The Science Journal of the American Association for Respiratory Care

2006 OPEN FORUM Abstracts

EFFICACY OF NEBULIZED ARFORMOTEROL IN COPD: RESULTS FROM TWO PROSPECTIVE PHASE 3 CLINICAL TRIALS.


JP Hanrahan, MD, MPH;1 SA Sahn, MD;2 CM Fogarty, MD;3 K Sciarappa, PhD;1 RA Baumgartner, MD1

1Sepracor Inc., Marlborough MA; 2Medical University of South Carolina, Charleston SC; 3Spartanburg Pharmaceutical Research, Spartanburg SC

Background: Airway function improvement with arformoterol, a long-acting β2‑agonist that is the (R,R)-isomer of formoterol, and salmeterol were compared with placebo in patients with COPD. Data were pooled from 2 identical multicenter, double-blind, double-dummy, randomized trials.

Methods:
Patients (mean age 63 yrs, 59% male; n=1456 treated) with non-asthmatic COPD (mean FEV1 1.2 L, 40-41% predicted) received either nebulized arformoterol (15 µg BID, 25 µg BID, or 50 µg QD), salmeterol 42 µg BID (via metered dose inhaler), or placebo BID for 12 weeks. The primary efficacy endpoint was the percent (%) change from baseline in morning trough FEV1 (12 hours after the evening dose for the BID groups, 24 hours postdose for the QD group) over 12 weeks. All patients received rescue (albuterol) and supplemental (ipratropium) medications throughout the trial.

Results:
The mean % improvement in morning trough FEV1 over the double-blind period was greater in all arformoterol groups and in the salmeterol group than placebo. After 12 weeks of daily dosing, all active treatments continued to provide greater pulmonary function improvement than placebo.
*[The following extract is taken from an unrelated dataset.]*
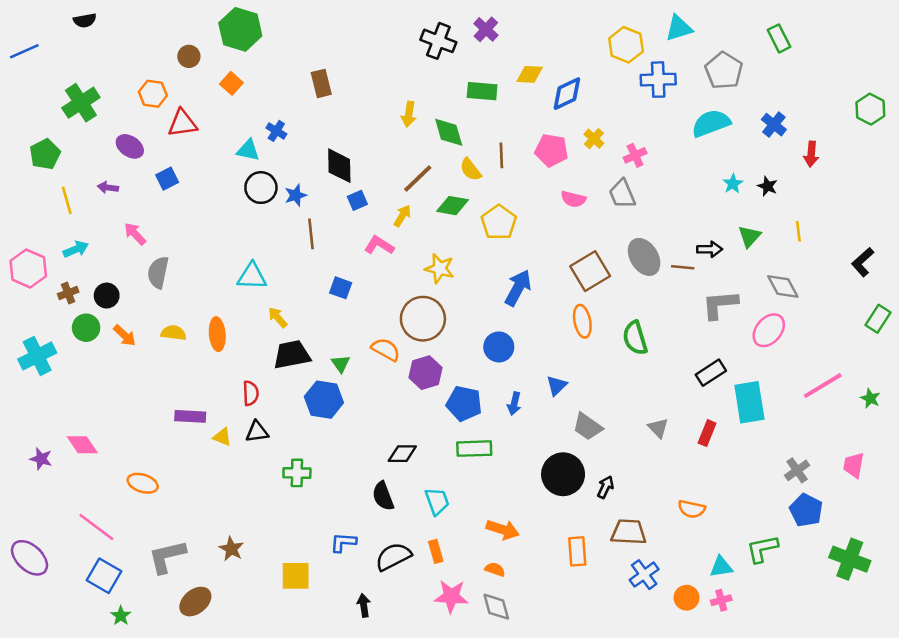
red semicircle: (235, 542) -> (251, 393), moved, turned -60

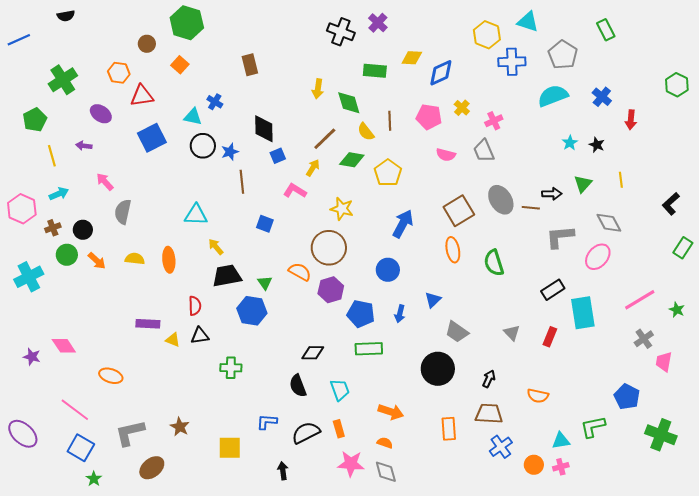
cyan triangle: (679, 28) -> (528, 22), turned 35
blue square: (167, 179) -> (152, 138), moved, size x1.6
gray cross: (797, 470) -> (644, 339), moved
black arrow: (605, 487) -> (489, 379), moved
% Change Trough FEV­1 Placebo (N=293) Arformoterol 15 µg BID (N=278) Arformoterol 25 µg BID (N=284) Arformoterol 50 µg QD (N=281) Salmeterol 42 µg BID (N=276)
Double-Blind Average
Mean (SD) 6.4 (16.2) 17.8 (19.0) 21.8 (21.7) 17.3 (19.7) 18.0 (17.6)
Difference vs. PBO --- 11.4 15.4 10.9 11.6
(95% CI) --- (8.4, 14.3) (12.2, 18.6) (7.9, 13.9) (8.8, 14.4)
Week 12
Mean (SD) 4.7 (20.6) 14.6 (20.9) 17.8 (24.3) 15.3 (24.6) 15.5 (18.6)
Difference vs. PBO --- 9.9 13.1 10.6 10.8
(95% CI) --- (5.9, 14.0) (8.7, 17.5) (6.3, 15.0) (7.0, 14.5)
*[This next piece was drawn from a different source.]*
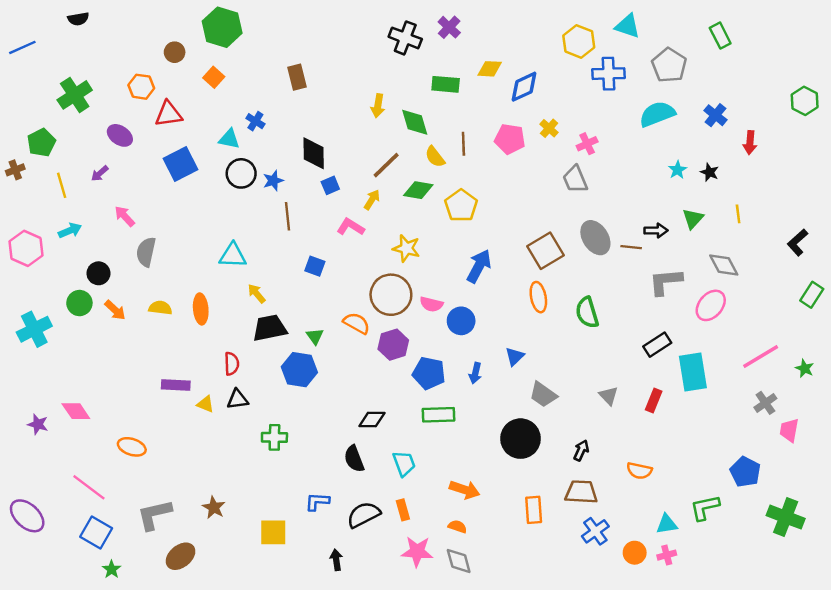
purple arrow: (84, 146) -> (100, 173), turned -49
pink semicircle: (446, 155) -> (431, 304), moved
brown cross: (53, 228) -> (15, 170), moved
Improvement in the key secondary efficacy endpoint, the mean 12-hr % change in FEV1 AUC from predose value averaged over 12 weeks, was greater for arformoterol (14.5-19.8%) and salmeterol (10.4%) than for placebo (2.9%). After 12 weeks of treatment, differences for the mean % improvement in this variable persisted for all arformoterol groups (7.5-15.2%) vs. placebo (2.5%), but not for salmeterol (4.3%).


Conclusion: In these Phase 3 trials, arformoterol-treated patients demonstrated significant and sustained improvement in mean airway function over 12 weeks of treatment in comparison with placebo

Support for this study provided by Sepracor Inc.